Paul allen

On April 10, 1998, just four days after the Wall Street Journal published an illustrated story about Paul Allen's purchase of Marcus Cable, artist Noli Novak updated the Journal's portrait of the bearded software entrepreneur. But before the hedcut ran, word came back: Allen had shaved. The situation was not unlike that greeting printmakers in 1860 who learned that Abraham Lincoln, President-elect of the United States, had suddenly grown a beard. Rather than attempting to add whiskers to a plate, however, Novak simply redrew Allen, basing her portrait on a photograph showing his new look: an open–collared shirt rather than a traditional suit, smaller glasses, hair brushed back, ring visible on his right hand.

Growing up in a suburb of Seattle, Allen was first exposed to the potential of the computer as a ninth-grader at the Lakeside School when a group of mothers had a teletype machine connected to a remote mainframe installed. Together with his friend Bill Gates, Allen developed his interest in the machines at a local computer center. In 1971, during his first year at Washington State University, he and Gates developed a program to monitor traffic volume. Micro-Soft was born in 1975. The company quickly prospered and in 1980 received the opportunity to help develop the IBM PC, IBM's first personal computer.

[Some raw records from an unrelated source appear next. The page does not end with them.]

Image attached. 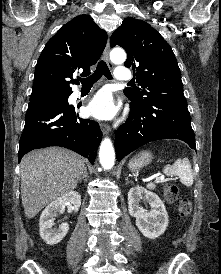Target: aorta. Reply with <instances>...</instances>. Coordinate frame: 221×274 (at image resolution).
Instances as JSON below:
<instances>
[{"mask_svg":"<svg viewBox=\"0 0 221 274\" xmlns=\"http://www.w3.org/2000/svg\"><path fill=\"white\" fill-rule=\"evenodd\" d=\"M110 59L116 64H122L126 60V53L121 48H115L110 53ZM99 160L104 169H110L115 162V152L112 142L109 138H105L100 145Z\"/></svg>","mask_w":221,"mask_h":274,"instance_id":"obj_1","label":"aorta"}]
</instances>
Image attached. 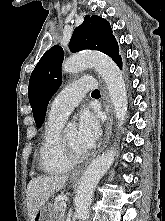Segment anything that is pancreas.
<instances>
[{
	"label": "pancreas",
	"instance_id": "obj_1",
	"mask_svg": "<svg viewBox=\"0 0 165 221\" xmlns=\"http://www.w3.org/2000/svg\"><path fill=\"white\" fill-rule=\"evenodd\" d=\"M53 211L57 216V221H63L64 219V214H65V210L64 208L61 206V202H55L53 204Z\"/></svg>",
	"mask_w": 165,
	"mask_h": 221
}]
</instances>
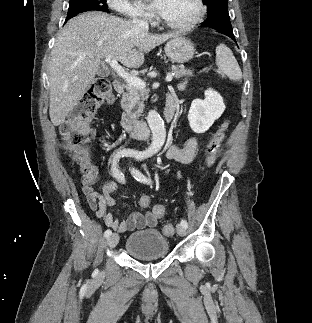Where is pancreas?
I'll list each match as a JSON object with an SVG mask.
<instances>
[{"label": "pancreas", "instance_id": "1", "mask_svg": "<svg viewBox=\"0 0 312 323\" xmlns=\"http://www.w3.org/2000/svg\"><path fill=\"white\" fill-rule=\"evenodd\" d=\"M173 72L175 74L174 78H185V76H191L193 74V70H183V68H174ZM125 90L127 92L122 96L121 108L126 110L130 118L137 120L143 114L144 102L149 98V90L135 88V86H130V84H127Z\"/></svg>", "mask_w": 312, "mask_h": 323}]
</instances>
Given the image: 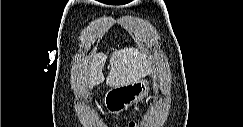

Allen distanced himself from Microsoft in the early 1980s, after battling Hodgkin's disease. Since 1985, Allen, who retained his stock in Microsoft and a place on the company's board, has become involved with a wide variety of ventures, ranging from sports teams—the Seattle Seahawks and the Portland Trailblazers—to Ticketmaster, to the development of Interval Research, a technology think tank. The diversity of Allen's investments reflects his broad thinking about the future. As he explained in 1994 "The marriage of video technology, computer technology, and networking is . . . a sea change, where you try to ride the incredible wave that's coming . . . So you say, 'We're getting a whole new medium here; what can we really do that people haven't thought of in their individual areas?' . . . What wholly new applications and user interfaces and products and services can you deliver?"